Saved data entries:
__________
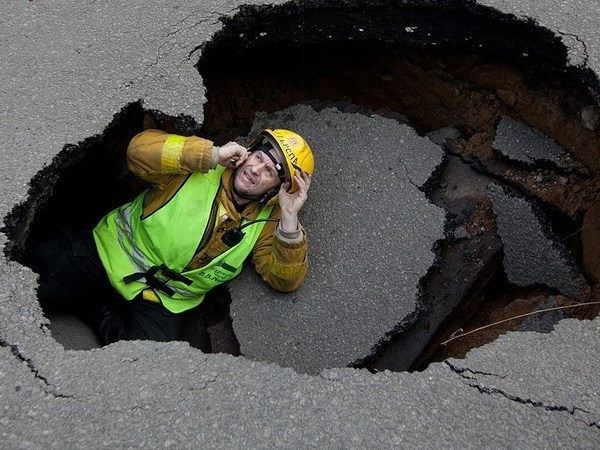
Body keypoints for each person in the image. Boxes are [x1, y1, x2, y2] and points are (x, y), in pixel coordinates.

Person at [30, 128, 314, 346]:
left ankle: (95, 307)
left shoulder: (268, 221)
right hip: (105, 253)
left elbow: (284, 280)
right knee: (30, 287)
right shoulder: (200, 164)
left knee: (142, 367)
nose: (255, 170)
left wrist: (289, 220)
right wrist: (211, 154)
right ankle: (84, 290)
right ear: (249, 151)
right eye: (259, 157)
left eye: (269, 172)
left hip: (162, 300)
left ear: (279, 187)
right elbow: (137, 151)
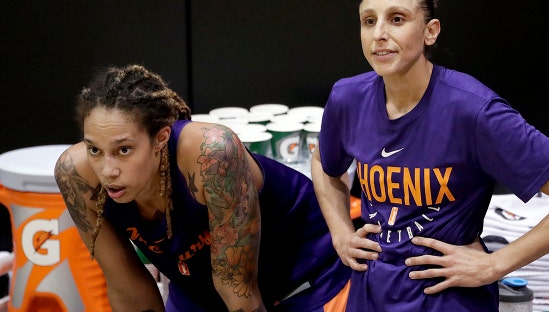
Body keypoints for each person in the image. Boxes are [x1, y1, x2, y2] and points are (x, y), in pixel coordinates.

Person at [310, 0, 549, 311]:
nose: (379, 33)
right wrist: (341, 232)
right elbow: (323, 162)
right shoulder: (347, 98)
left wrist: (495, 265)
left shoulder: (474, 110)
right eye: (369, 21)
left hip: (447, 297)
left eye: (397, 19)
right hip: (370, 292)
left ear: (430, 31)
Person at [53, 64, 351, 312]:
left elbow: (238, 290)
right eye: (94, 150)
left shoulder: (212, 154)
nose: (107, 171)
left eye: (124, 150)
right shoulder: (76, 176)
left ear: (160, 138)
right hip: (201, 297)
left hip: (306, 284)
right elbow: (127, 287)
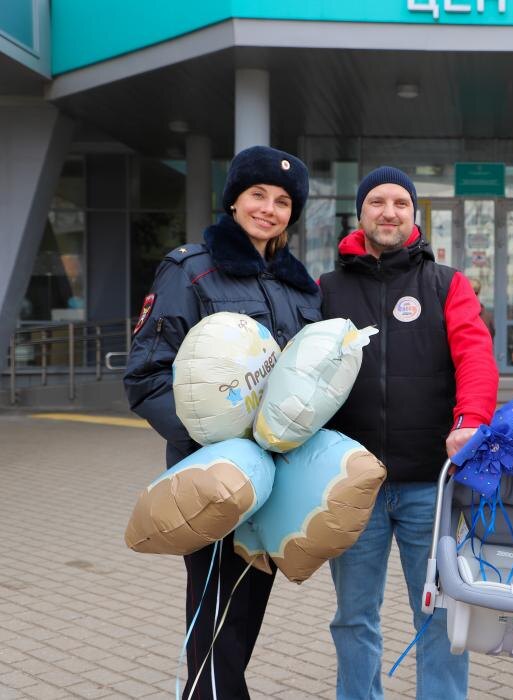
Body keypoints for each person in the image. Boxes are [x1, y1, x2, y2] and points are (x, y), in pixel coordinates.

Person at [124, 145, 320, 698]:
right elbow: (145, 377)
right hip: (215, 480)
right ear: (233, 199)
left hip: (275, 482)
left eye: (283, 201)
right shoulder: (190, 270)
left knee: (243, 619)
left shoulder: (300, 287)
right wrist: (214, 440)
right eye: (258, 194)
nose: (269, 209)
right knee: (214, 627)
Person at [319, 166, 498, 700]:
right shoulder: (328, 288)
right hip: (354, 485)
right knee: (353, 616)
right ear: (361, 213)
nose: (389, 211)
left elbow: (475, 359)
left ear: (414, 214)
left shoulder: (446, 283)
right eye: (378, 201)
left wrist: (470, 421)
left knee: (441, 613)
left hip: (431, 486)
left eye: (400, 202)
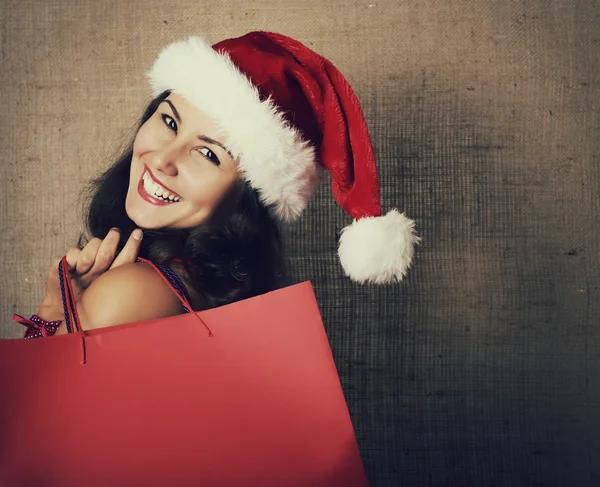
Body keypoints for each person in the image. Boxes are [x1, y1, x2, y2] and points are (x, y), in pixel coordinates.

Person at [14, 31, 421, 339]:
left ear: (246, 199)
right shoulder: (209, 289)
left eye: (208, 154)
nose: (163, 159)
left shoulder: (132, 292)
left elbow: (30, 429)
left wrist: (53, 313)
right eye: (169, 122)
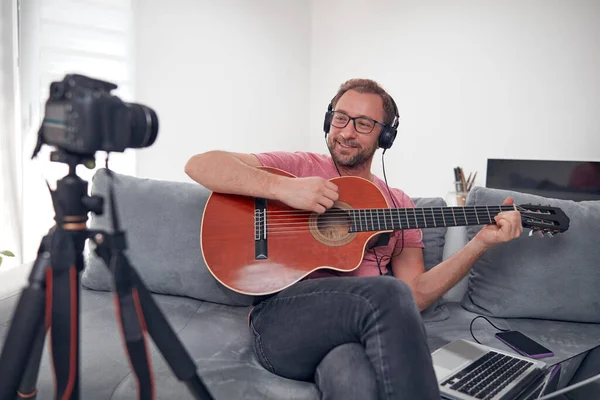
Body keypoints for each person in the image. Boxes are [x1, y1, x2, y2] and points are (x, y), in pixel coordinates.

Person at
__________
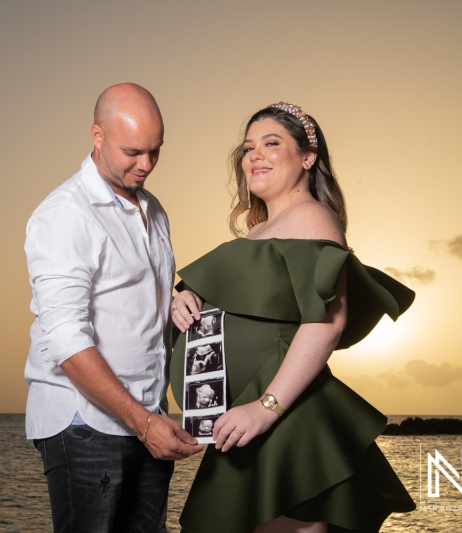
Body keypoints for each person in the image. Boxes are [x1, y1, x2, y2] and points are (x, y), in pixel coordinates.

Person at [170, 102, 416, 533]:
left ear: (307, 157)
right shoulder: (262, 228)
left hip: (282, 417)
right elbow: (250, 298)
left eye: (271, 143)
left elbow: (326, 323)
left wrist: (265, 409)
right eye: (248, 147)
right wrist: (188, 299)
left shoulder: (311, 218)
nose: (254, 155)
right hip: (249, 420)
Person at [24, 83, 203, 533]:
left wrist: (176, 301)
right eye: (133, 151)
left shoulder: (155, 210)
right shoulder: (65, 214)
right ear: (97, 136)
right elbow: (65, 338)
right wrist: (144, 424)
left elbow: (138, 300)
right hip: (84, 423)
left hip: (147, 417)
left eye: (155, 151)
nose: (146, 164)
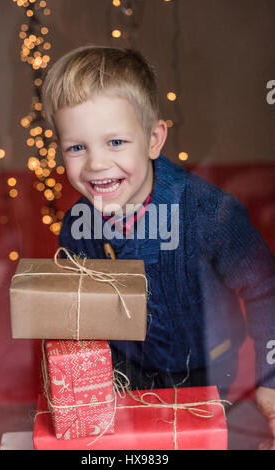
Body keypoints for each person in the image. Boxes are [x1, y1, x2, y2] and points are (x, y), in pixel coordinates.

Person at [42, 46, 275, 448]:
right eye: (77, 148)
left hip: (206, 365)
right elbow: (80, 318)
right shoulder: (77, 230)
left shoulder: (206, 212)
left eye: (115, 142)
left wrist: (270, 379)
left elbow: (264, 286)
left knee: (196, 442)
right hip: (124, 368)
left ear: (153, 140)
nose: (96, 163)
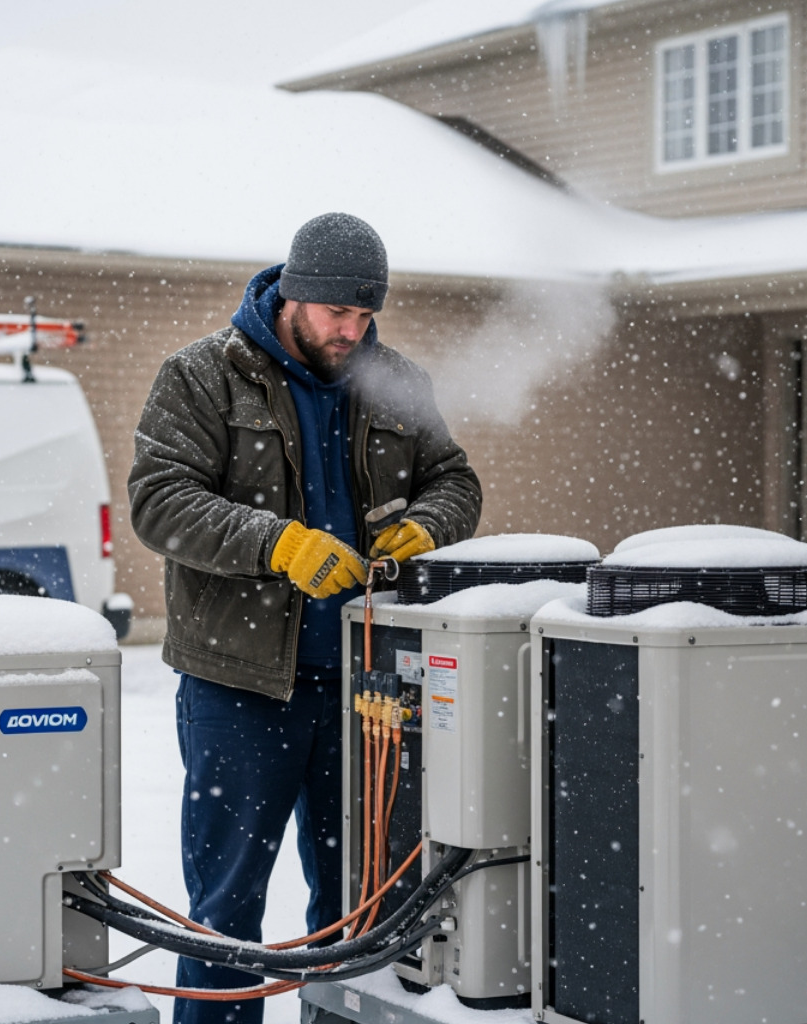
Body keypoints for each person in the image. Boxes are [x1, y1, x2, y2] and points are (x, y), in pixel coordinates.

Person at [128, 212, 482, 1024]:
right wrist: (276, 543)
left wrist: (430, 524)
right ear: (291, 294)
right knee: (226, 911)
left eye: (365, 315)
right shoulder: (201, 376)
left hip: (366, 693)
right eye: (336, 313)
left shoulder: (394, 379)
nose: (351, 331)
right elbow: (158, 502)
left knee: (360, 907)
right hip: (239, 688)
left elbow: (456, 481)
__________
Directions for this task: Copy the lines above between the one holding "left elbow: (138, 300)" and the one holding "left elbow: (456, 481)", inclusive. Drop the pictures.

Answer box:
left elbow: (138, 300)
right hip: (84, 423)
left hip: (147, 417)
left eye: (155, 151)
nose: (146, 164)
Body keypoints for each person in the image. Boxes are [x1, y1, x2, y2] and points are (x, y), in pixel coordinates.

Person at [42, 46, 275, 448]:
right eye: (77, 148)
left hip: (206, 365)
right elbow: (80, 318)
right shoulder: (77, 230)
left shoulder: (206, 212)
left eye: (115, 142)
left wrist: (270, 379)
left elbow: (264, 286)
left knee: (196, 442)
right hip: (124, 368)
left ear: (153, 140)
nose: (96, 163)
Body keypoints for each person in the image. Boxes are [x1, y1, x2, y2] and points are (x, y), in pixel coordinates.

Person at [128, 212, 482, 1024]:
right wrist: (276, 543)
left wrist: (430, 524)
right ear: (291, 294)
right knee: (226, 911)
left eye: (365, 315)
right shoulder: (201, 376)
left hip: (366, 693)
right eye: (336, 313)
left shoulder: (394, 379)
nose: (351, 331)
right elbow: (158, 502)
left knee: (360, 907)
right hip: (239, 688)
left elbow: (456, 481)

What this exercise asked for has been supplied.